As soon as acclaimed writer May Brennan (writer/director Cherien Dabis) arrives from New York to her hometown of Amman, Jordan, for her upcoming wedding, it’s clear her carefully laid plans are going to be derailed. For starters, her fiancé Ziad isn’t with her; a distinguished scholar, he had some last-minute work to do and is trailing her by two weeks. This instantly ires May’s Christian mother Nadine (played as a pitch-perfect Old World martyr by Hiam Abbass, of Lemon Tree and The Syrian Bride), making her even more suspect of the man she already disapproves of for being Muslim.

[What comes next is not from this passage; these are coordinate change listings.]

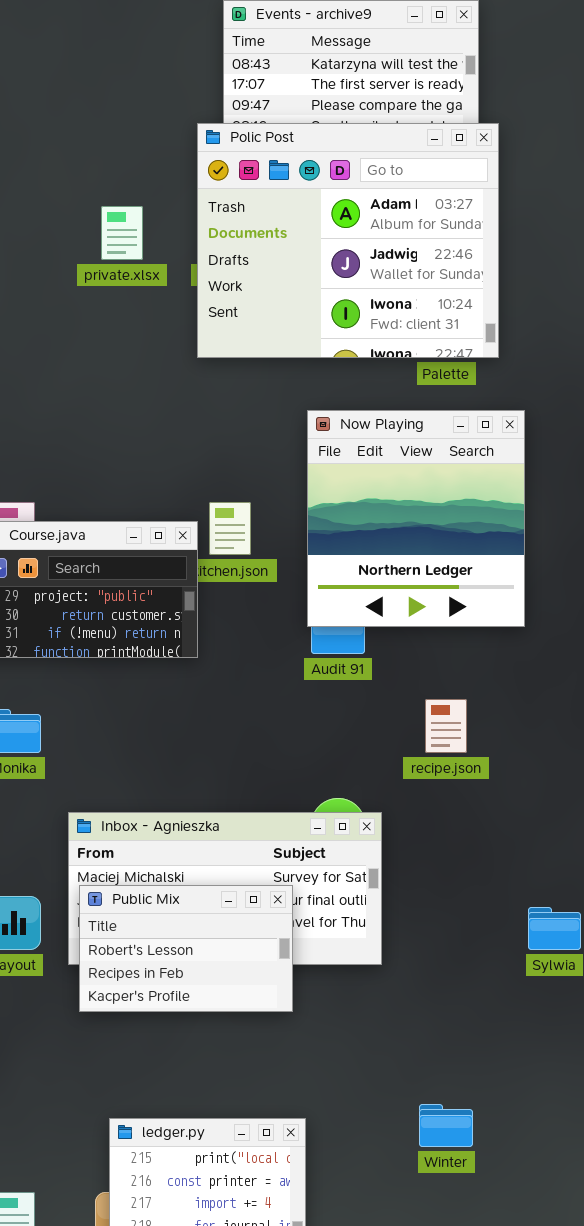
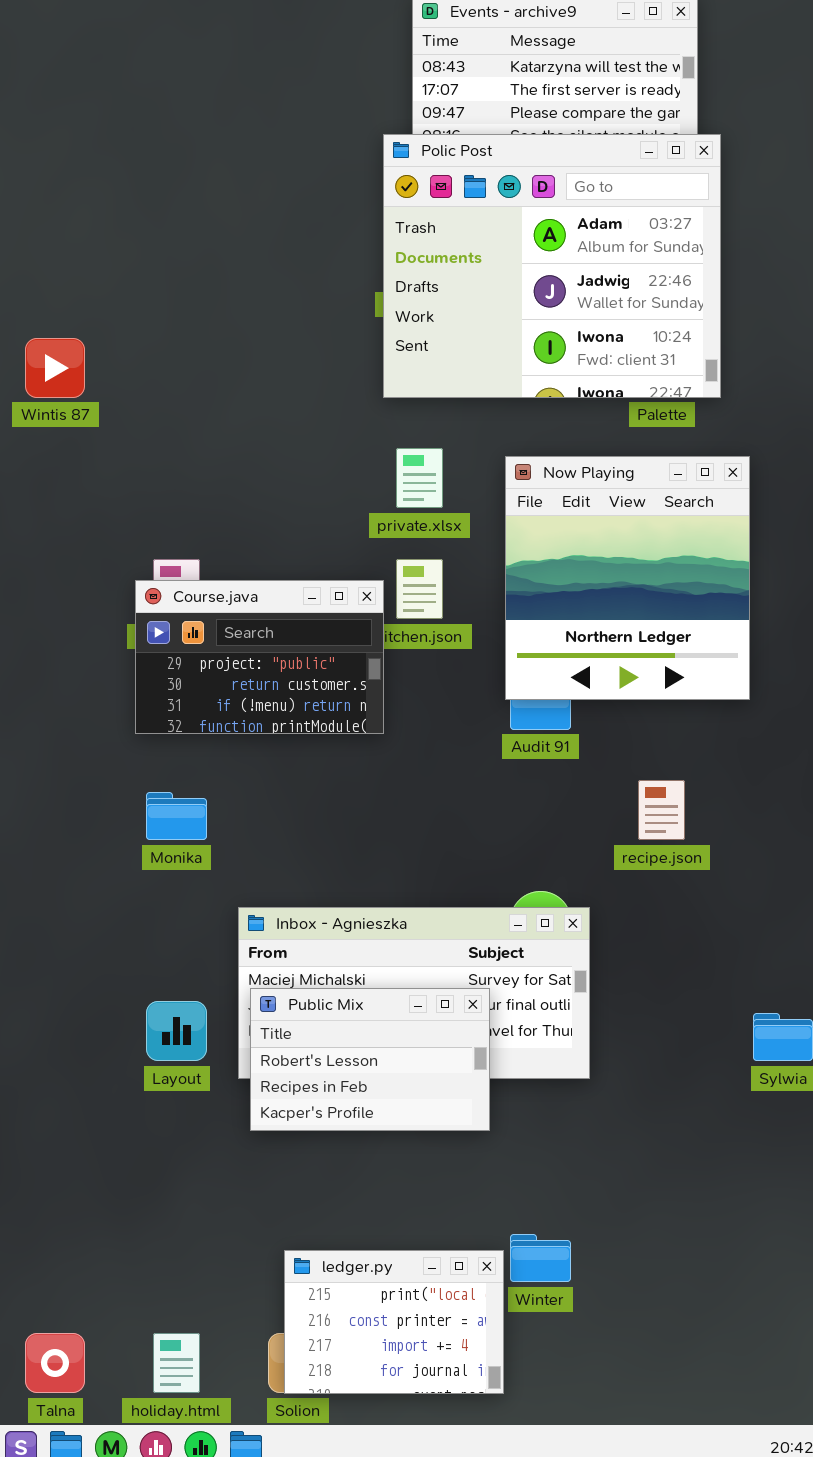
private.xlsx: [101,206,143,260] -> [396,448,443,508], moved
Winter: [419,1104,473,1147] -> [510,1234,571,1282], moved

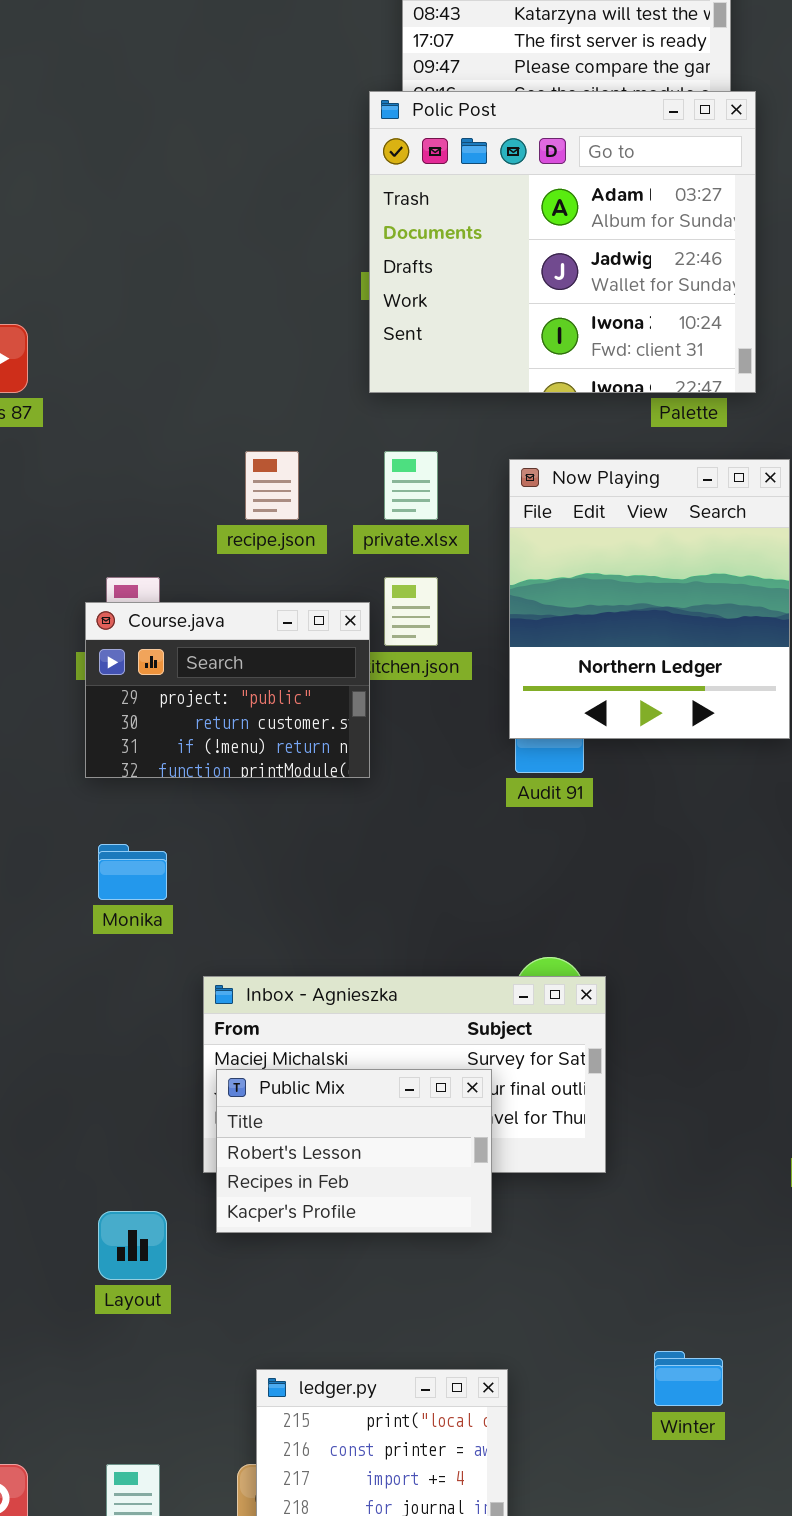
recipe.json: [638,780,685,840] -> [245,451,299,520], moved
Layout: [146,1001,207,1061] -> [98,1211,167,1280], moved
Winter: [510,1234,571,1282] -> [654,1351,723,1406], moved

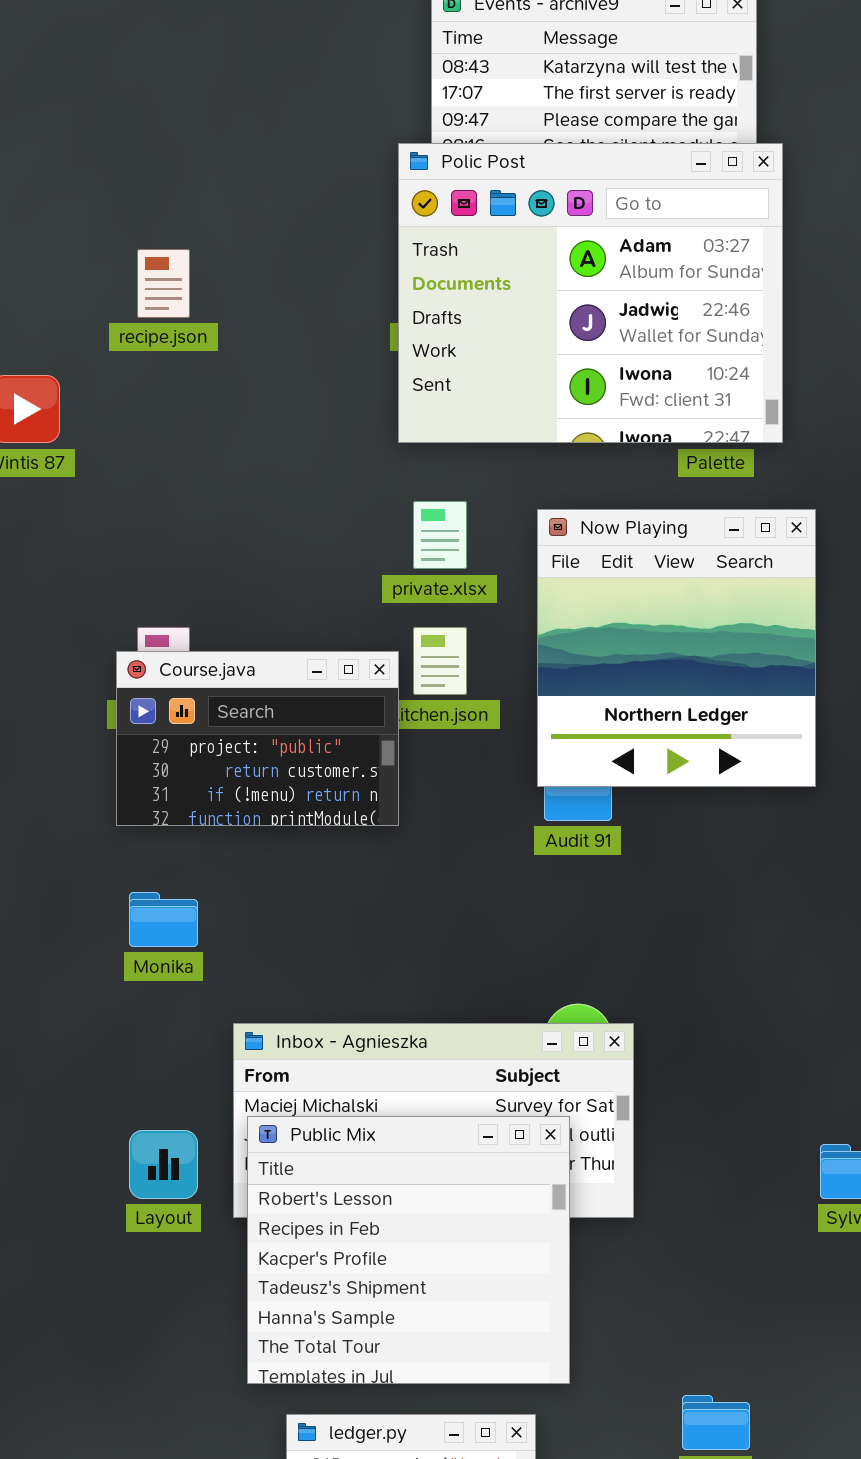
recipe.json: [245,451,299,520] -> [137,249,190,318], moved
Public Mix: [216,1069,492,1233] -> [247,1116,570,1384], resized
Layout: [98,1211,167,1280] -> [129,1130,198,1199], moved

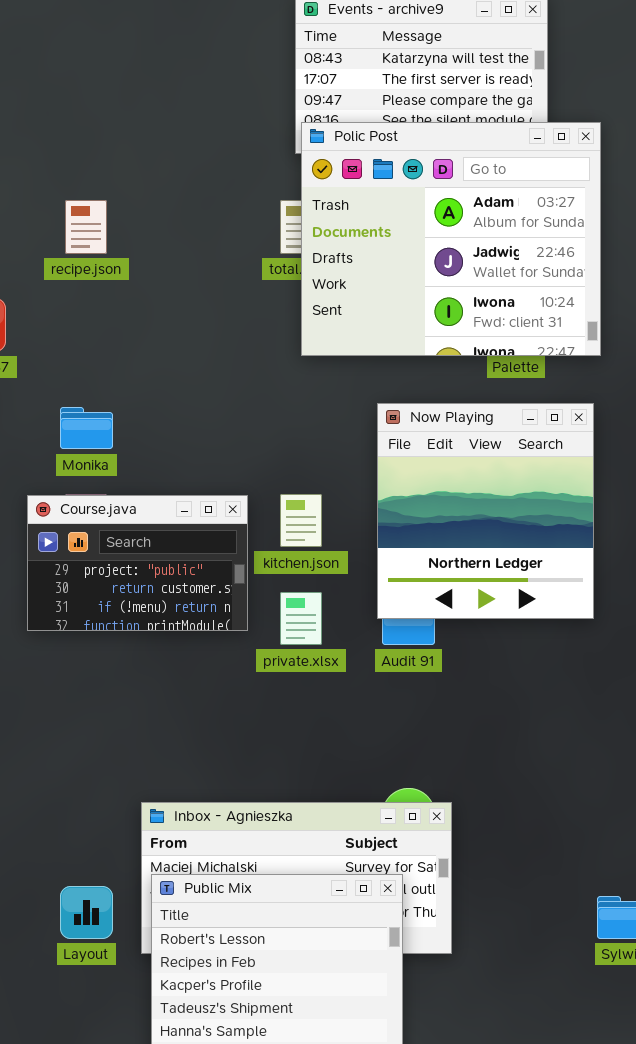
Polic Post: [398,143,783,443] -> [301,122,601,356], moved
private.xlsx: [413,501,467,569] -> [280,592,322,645], moved
Course.java: [116,651,399,826] -> [27,495,248,631], moved
Monika: [129,892,198,947] -> [60,407,113,449], moved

As May and her equally Americanized sisters—giddy, self-absorbed, and confused by May’s apathy—go through the motions of a dress fitting and a bachelorette party at a cheesy resort, May realizes she’s having second thoughts of her own. In one of the film’s most heartfelt moments, she confides her anxiety to one sister as they float in the Red Sea. As May struggles with her ambivalence, matters are made worse by a dramatic encounter with her estranged American father (Bill Pullman) and his young Indian wife, who also live in Jordan. As she’s pulled into the drama of their marriage, it brings back bad memories of her parents’ long-broken relationship, one that Nadine throws in her face as a testament to what happens when you marry outside your culture.

When Ziad (Alexander Siddig) finally shows up, it seems as if her mother’s wishes for her marriage may come true. But Nadine has a secret of her own, one that may disrupt the family more than May’s conflicted heart. The second feature directed by the Oklahoma-born Dabis (after 2009’s Amreeka), May in the Summer has many lovely small moments, and the bright, dry Jordanian backdrop brings her characters’ deep unease into hyper-focus. Though the pace is slow, it mirrors the quiet grappling going on within May’s mind. A striking twist at the end provides much-needed action in this otherwise fine but sleepy, often meandering film. Opens Fri., Sept. 5 at Sundance Cinemas. Rated R. 99 minutes.